De Gênova, Platt voou a Londres, assinando com o Arsenal — na última temporada dos Gunners antes de Arsène Wenger assumir o comando da equipe. O inglês teve boa prestação nas três temporadas em que atuou em Highbury, mas viu seu papel ser limitado no último ano, com a formação da parceria dos franceses Emmanuel Petit e Patrick Vieira. Na sequência, voltou brevemente à Samp, como treinador (tendo sofrido forte pressão em razão de alegada pouca qualificação para o cargo), e passou duas temporadas fracas como jogador e treinador do Nottingham Forest. 

Sem ver a carreira nos bancos decolar, mesmo depois de comandar por três anos a seleção inglesa sub-21, entre 2001 e 2004, Platt acabou deixando de lado esses planos e começou a gerir um negócio de viagens pelo mundo voltadas para a prática de golf. Até que seu telefone tocou outra vez. Até que um velho amigo reapareceu. Era o ano de 2010 e Roberto Mancini treinava um recém-endinheirado time do Manchester City. Agora era o italiano que militava na Inglaterra.

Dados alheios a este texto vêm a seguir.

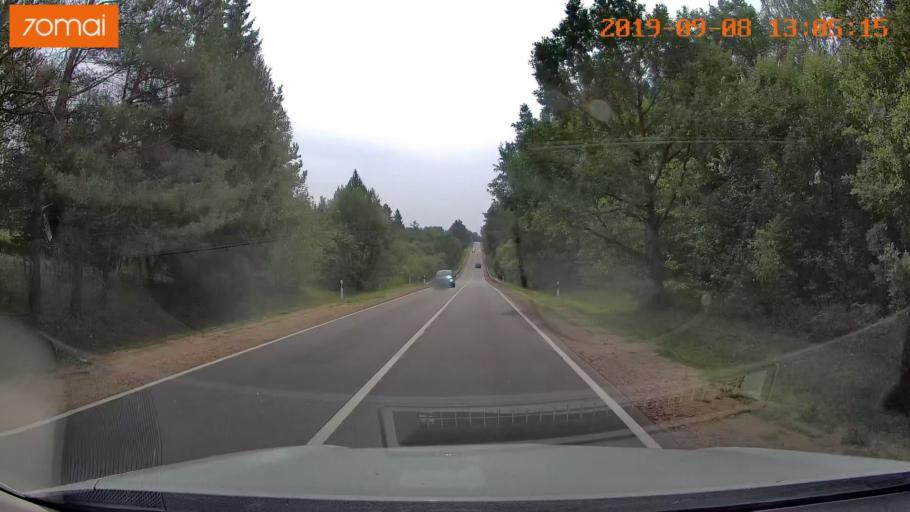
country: LT
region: Kauno apskritis
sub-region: Kauno rajonas
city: Karmelava
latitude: 54.8559
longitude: 24.2362
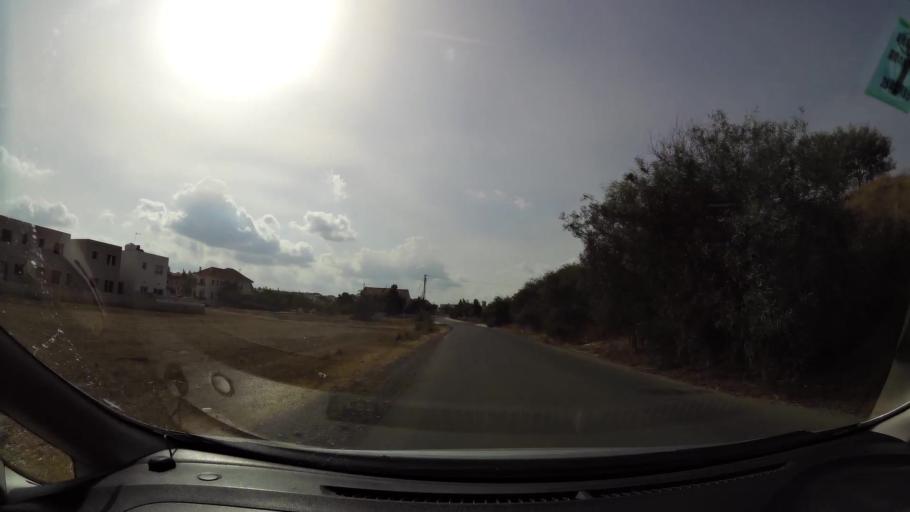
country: CY
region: Lefkosia
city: Geri
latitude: 35.0660
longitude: 33.3950
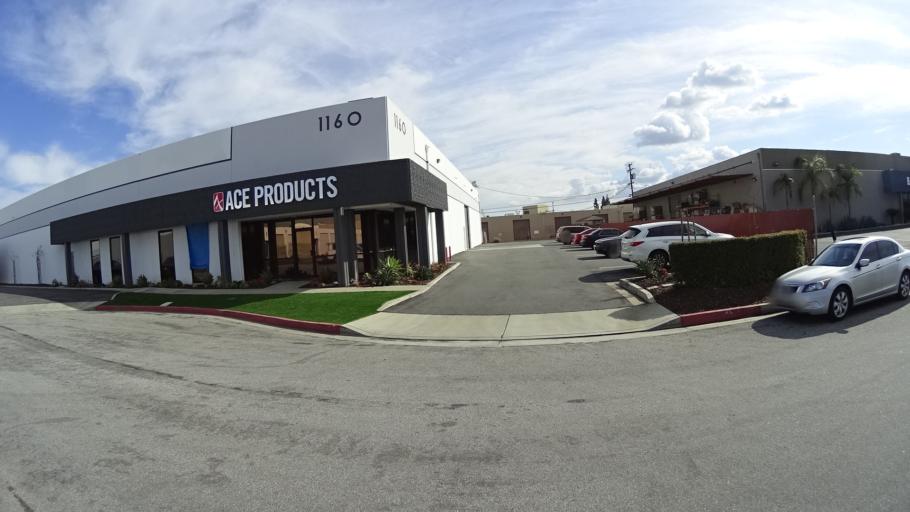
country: US
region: California
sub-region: Orange County
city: Placentia
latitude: 33.8557
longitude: -117.8452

David Platt Manchester City Roberto Mancini
Foto: SkySports / Arte: O Futebólogo

“Estava na Turquia, jogando golf [...] e Robbie estava dizendo: ‘Você trabalharia comigo?’ Minha família estava por perto, a vida tinha um balanço perfeito. ‘Não’, disse a mim mesmo. ‘Não, não, não”. Mas, é claro, eu não podia dizer ‘não’. Se eu tivesse feito isso, sempre pensaria ‘e se?’”, completou à reportagem do Independent.

Platt foi um dos auxiliares de Mancini até o fim de sua passagem pela equipe mancuniana, ou seja, até o final de 2013 — vencendo uma Premier League e uma FA Cup. Depois, treinou apenas os indianos do Pune City, em 2015. O certo é que, próximos ou distantes, Roberto e David fizeram duas parcerias de sucesso e se tornaram amigos. Em Gênova e Manchester, trabalharam bem juntos. No entanto, enquanto Platt voltou a se afastar dos campos de treinamentos, Mancini seguiu sua carreira como treinador. Quem sabe o telefone do inglês não volte a tocar?